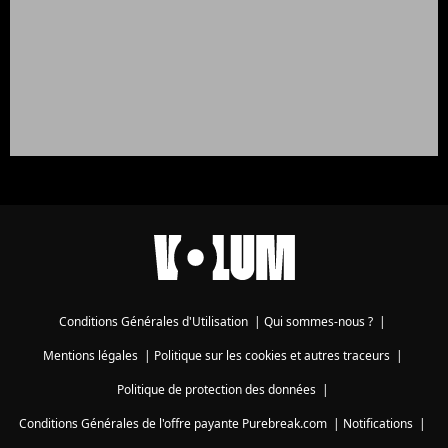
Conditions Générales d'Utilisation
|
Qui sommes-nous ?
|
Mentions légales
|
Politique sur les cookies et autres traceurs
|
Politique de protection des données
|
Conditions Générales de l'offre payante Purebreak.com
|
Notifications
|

...

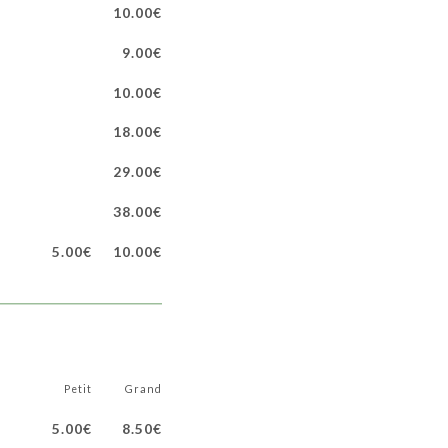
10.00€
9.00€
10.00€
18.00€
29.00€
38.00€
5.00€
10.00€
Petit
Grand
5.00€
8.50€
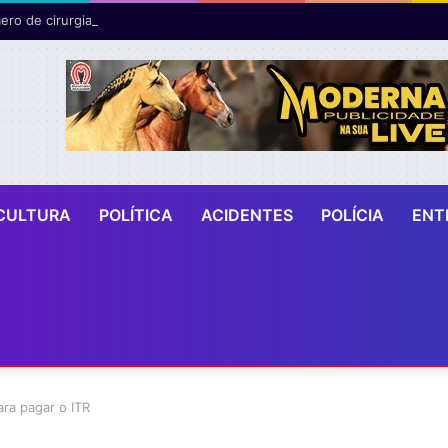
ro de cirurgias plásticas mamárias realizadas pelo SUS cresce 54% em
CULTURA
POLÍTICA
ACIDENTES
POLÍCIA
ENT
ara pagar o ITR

▶ _What this task involves_
State how many lines of the data above contain the string "Politique", and give no other words.

▶ _Answer box_
2